Times 28,181: Never Look A TGIF Horse In The Mouth

Way too straight-down-the-line for the first Friday of 2022, setting a dangerous precedent, but I did enjoy this, especially for the three Romance language answers – those GCSEs and A-levels were not entirely in vain. I liked the Doctor Who reference (it’s going to be good again in 2023! Maybe) but my COD is… let’s say 5ac for being an interesting word and a smooth yet strangely bathetic surface. Halting, Dvorak keyboard-impaired video solve available at the usual Twitch channel for those as are interested.

13dn makes me wonder if there is cryptic potential to the phrase “in-flight magazine” – answers on a postcard? In any case thanks to the setter and happy new year to everyone!

Definitions underlined in italics, (ABC)* indicating anagram of ABC, {} deletions and [] other indicators.

Across
1 Buzzer initially put in behind drawer in pub (4,4)
BEER PUMP – BEE + P{ut} in RUMP
5 Host swallowing wine gum (6)
MASTIC – eMCee “swallowing” top crossword wine ASTI
9 Contend with cold at seaside (8)
CONFRONT – C ON FRONT
10 Everything jolly presumably in yearly foreign hotel (6)
POSADA – 0 SAD in P.A.
12 Quiet grudge I held in fearful anticipation (12)
PRESENTIMENT – P RESENTMENT holding in I
15 Straight line’s drawn in a fine green (5)
LEAFY – LEY drawing in A F
16 Drops perhaps after this ritual exercise (4,5)
RAIN DANCE – cryptic def
18 Son, naughty boy, left school a dunce (9)

▶ Data to examine
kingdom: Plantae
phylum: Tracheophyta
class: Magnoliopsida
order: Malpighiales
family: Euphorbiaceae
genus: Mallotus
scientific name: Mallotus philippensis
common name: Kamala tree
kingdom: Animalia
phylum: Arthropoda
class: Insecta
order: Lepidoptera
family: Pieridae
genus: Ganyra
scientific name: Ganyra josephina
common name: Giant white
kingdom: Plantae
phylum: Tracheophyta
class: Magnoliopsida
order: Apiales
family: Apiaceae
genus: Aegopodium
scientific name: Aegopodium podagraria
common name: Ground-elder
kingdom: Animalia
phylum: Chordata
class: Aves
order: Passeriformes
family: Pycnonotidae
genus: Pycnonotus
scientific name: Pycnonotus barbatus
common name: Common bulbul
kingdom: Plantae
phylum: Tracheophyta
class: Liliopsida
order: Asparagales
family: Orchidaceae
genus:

▶ Your tasks
• a. Reproduce the stretch of the crossword blog post from "MASTIC – eMCee" through "fearful anticipation (12)", swapping "seaside" for "beach".
• b. List the solutions the crossword blog post gives for the Across clues.

▶ Solutions
• a.
MASTIC – eMCee “swallowing” top crossword wine ASTI
9 Contend with cold at beach (8)
CONFRONT – C ON FRONT
10 Everything jolly presumably in yearly foreign hotel (6)
POSADA – 0 SAD in P.A.
12 Quiet grudge I held in fearful anticipation (12)

• b.
BEER PUMP
MASTIC
CONFRONT
POSADA
PRESENTIMENT
LEAFY
RAIN DANCE